La materia organica non è dunque un timbro, una matrice che si impone con violenza: la terra ritorna lentamente alla terra, la polvere alla polvere.

La foglia invece di cadere direttamente a terra e diventare humus, viene temporaneamente appoggiata su una tela e attraverso la bollitura rilascia alcune sostanze tra cui dei colori che si fissano sulle stoffe, per poi tornare nel suo contesto. Si tratta di un processo, che considero una collaborazione; mi metto a disposizione per la creazione di immagini, ma non ne sono l’unico artefice: la soglia di non definizione riguardo all’esito dell’opera è molto elevata. Anche utilizzando foglie della medesima pianta in anni differenti, o anche nella stessa stagione a distanza di settimane, non si ottiene quasi mai lo stesso risultato. 

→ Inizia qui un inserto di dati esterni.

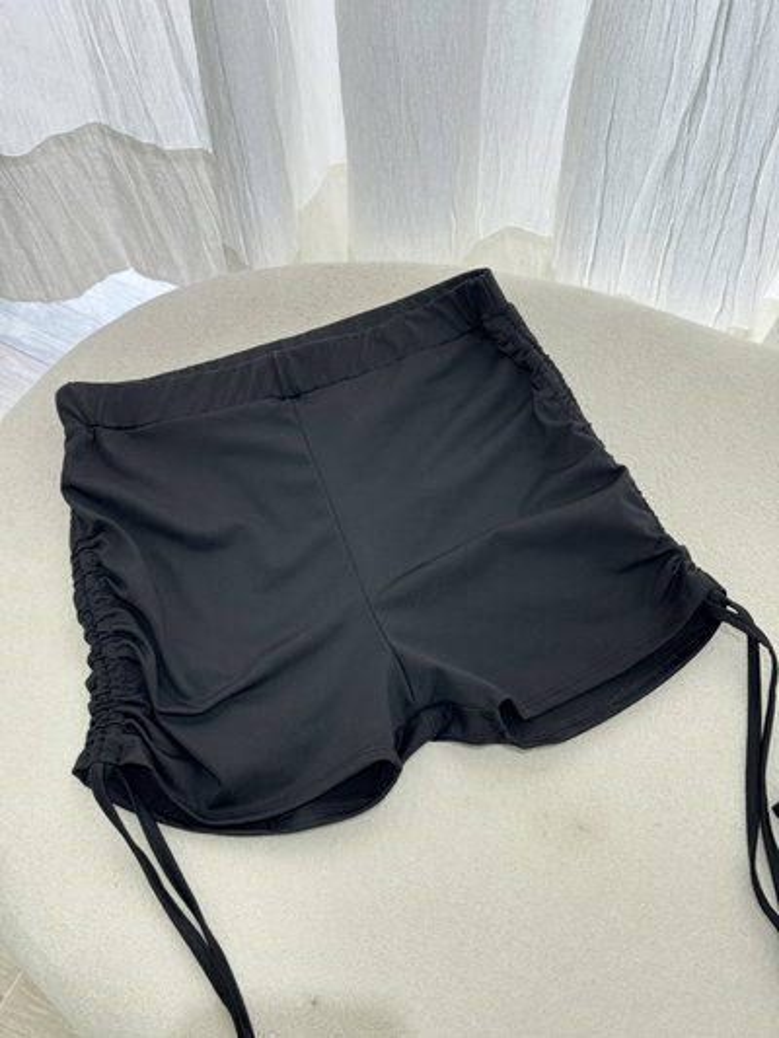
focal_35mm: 48
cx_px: 390
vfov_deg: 39.6
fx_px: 1440
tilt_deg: -64.3
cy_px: 519
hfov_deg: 30.3
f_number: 1.78
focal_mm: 6.76
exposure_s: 1/50
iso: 64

In un processo così complesso, la progettualità, e la techne, la fanno da padrone. Ma senza quella sorta di superbia che si rinviene talvolta, giusto per fare un esempio, nelle ceramiche arcaiche di stile geometrico, dove si ha l’impressione che gli autori intendano imprigionare gli elementi in pochi tratti. Nei tuoi lavori l’equilibrio non soffoca mai la fantasia…

L’assenza di controllo sull’aspetto finale della stampa genera spesso elementi inediti che sono in grado di aprire continuamente nuove strade. Inoltre la composizione è la parte di cui mi occupo principalmente in questi lavori. Mi piace ispirarmi a opere minimaliste e geometriche che poi vengono chiaramente trasformate dalla matrice vegetale. Negli anni ho usato modalità di allestimento e presentazione differenti per far emergere alcuni aspetti della ricerca: ho lavorato con tele montate su telaio, sfuse, appese a strutture costruite assieme ad artigiani… la stessa tela, alle volte, è stata sezionata e sono state create opere più piccole, come accaduto in passato al quadro di Rubens che ritrae i Gonzaga.

L’esempio preistorico di prima mi riporta al “passato” dei materiali che sei solito impiegare. Sono tutti, o quasi, prodotti da te: dal produttore al consumatore.

Sono tutti o quasi materiali naturali, per lo più di origine vegetale, li raccolgo, li colleziono e poi li uso per fare delle opere. Non solo il progetto Organic Pictures, ma più in generale tutta la mia produzione parte dall’elemento naturale. Mi piace produrre delle cose, arrivare ad una sorta di autonomia della sussistenza artistica, anche se ho constatato che è quasi impossibile. Da alcuni anni in studio realizzo pigmenti naturali che poi uso per produrre colori a olio, acquerelli e tempere; inoltre mi piace lavorare con artigiani e studi di eco design per realizzare display, supporti e cornici.


Francesco Fossati, 2020, foto Chen Run

Francesco Fossati (1985, Carate Brianza, Italia) è artista visivo e forager di piante selvatiche. La sua ricerca ha come focus il rispetto della natura e la sostenibilità ambientale, realizza opere con il minore impatto possibile, ha creato eco-giardini, prodotto pigmenti e colori a olio con sostanze naturali e utilizzato pratiche di coinvolgimento sociale e manovalanze locali per la realizzazione di opere di arte pubblica. Progetta e realizza displayer, supporti e cornici in collaborazione con studi di eco design utilizzando materie prime a filiera controllata o certificate FSC. In anni recenti ha dato vita a un’artoteca ecosostenibile presso il Porto Museo di Tricase (LE), ha partecipato alla mostra Solstice curata dall’artista americana Judy Chicago alla Turner Carrol Gallery di Santa Fe (NM) all’interno del più ampio progetto Create Art for Earth lanciato da Hans Ulrich Obrist assieme a Judy Chicago e Jane Fonda. Ha sostenuto la transizione dell’Institute of Contemporary Art di Los Angeles per diventare il primo museo interamente alimentato da energia solare e nel 2020 ha iniziato una sperimentazione condivisa di colori a olio naturali di sua produzione, grazie al supporto di diversi curatori più di ottanta artisti di generazioni diverse hanno mostrato interesse nel progetto e hanno ricevuto i tubetti di colore prodotti da Fossati, tra essi ci sono Mimmo Paladino, Miltos Manetas, Luca Bertolo, Luca Pancrazi, Vedovamazzei e molti altri.